E tenho a certeza que a justiça também não será para esta heroína que perdeu a vida salvando os irmãos. Mesmo que fosse feita justiça, ela nunca seria realmente feita, mas quase aposto que nem essa justiça de tribunal chegará alguma vez à família que perdeu uma das suas. Mais uma vez, estamos perante um infortúnio, uma tragédia e nada daqui sairá. Fiquemo-nos pela lamúria.

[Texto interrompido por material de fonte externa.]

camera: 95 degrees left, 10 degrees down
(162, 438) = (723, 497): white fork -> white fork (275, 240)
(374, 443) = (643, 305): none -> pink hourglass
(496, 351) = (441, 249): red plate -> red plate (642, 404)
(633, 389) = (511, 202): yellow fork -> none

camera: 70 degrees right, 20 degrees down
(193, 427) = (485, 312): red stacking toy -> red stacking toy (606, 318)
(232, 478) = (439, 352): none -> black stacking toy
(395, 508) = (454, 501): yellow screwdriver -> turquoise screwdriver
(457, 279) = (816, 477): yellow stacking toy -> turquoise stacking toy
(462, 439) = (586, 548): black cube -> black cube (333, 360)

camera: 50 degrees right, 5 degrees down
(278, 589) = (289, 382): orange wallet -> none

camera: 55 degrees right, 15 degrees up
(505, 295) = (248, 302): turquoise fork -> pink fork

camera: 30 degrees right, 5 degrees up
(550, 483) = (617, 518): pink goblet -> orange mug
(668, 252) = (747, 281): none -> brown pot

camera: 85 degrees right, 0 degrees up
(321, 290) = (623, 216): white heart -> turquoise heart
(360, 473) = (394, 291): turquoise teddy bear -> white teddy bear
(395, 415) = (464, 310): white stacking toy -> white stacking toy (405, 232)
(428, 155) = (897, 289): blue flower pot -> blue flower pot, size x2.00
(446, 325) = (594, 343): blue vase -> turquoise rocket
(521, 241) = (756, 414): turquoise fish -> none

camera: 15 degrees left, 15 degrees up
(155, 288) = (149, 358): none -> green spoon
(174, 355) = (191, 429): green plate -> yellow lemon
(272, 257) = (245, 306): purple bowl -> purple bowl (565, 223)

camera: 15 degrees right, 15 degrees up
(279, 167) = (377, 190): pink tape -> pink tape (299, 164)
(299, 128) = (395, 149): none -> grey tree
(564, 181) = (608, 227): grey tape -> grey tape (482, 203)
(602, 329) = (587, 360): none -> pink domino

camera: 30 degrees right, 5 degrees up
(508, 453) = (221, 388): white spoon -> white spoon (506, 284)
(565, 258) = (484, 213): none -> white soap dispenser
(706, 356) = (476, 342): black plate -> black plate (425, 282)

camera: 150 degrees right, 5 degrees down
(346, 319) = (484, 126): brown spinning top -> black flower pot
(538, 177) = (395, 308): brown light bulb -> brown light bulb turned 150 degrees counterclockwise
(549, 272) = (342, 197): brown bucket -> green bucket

Descansa em paz, pequenina!

 

Comments

  1. José Neto says:

    Queria comentar, mas não consigo. Nenhumas palavras são dignas face à coragem, ao amor, ao gigantismo da pequenina

  2. Joam Roiz says:

    Pois eu comento. Este “choro social” ou é fruto da hipocrisia ou da ignorância. É que nem todos são responsáveis. São responsáveis, sim, aqueles que continuam a acreditar na democracia burguesa e a conformar-se (votando) nos partidos políticos ditos “socialistas”, sociais democratas ou neo-liberais, todos eles, em maior ou menor grau, lacaios do grande capital económico e financeiro. Afinal, parece que todo este povo, “manso” como um rebanho de ovelhas, continua a acreditar que os comunistas comem criancinhas ao pequeno almoço. É verdade que o nosso dito “partido comunista” (PCP) também em nada ajuda, pois de comunista já pouco tem, aburguesados que ficaram a maioria dos seus dirigentes, agora felizes e contentes com as migalhas (os lugarzinhos de deputados e de autarcas), que o sistema político vigente lhes dá. São eles os verdadeiros responsáveis pela “moleza” das massas populares que controlam através do movimento sindical, impedindo-as de manifestar verdadeiramente nas ruas a sua justa revolta. Um novo partido comunista verdadeiramente anti-capitalista e revolucionário, preparado e capaz de lutar na frente “legal” e, quando necessário, fora dela, precisa-se. Quanto à menina, heroína e vítima ao mesmo tempo, que o seu exemplo sirva de ânimo para todos os que lutam por uma sociedade nova, cada vez mais igual, justa e fraterna. Para que não nos fiquemos todos, apenas, pela lamúria.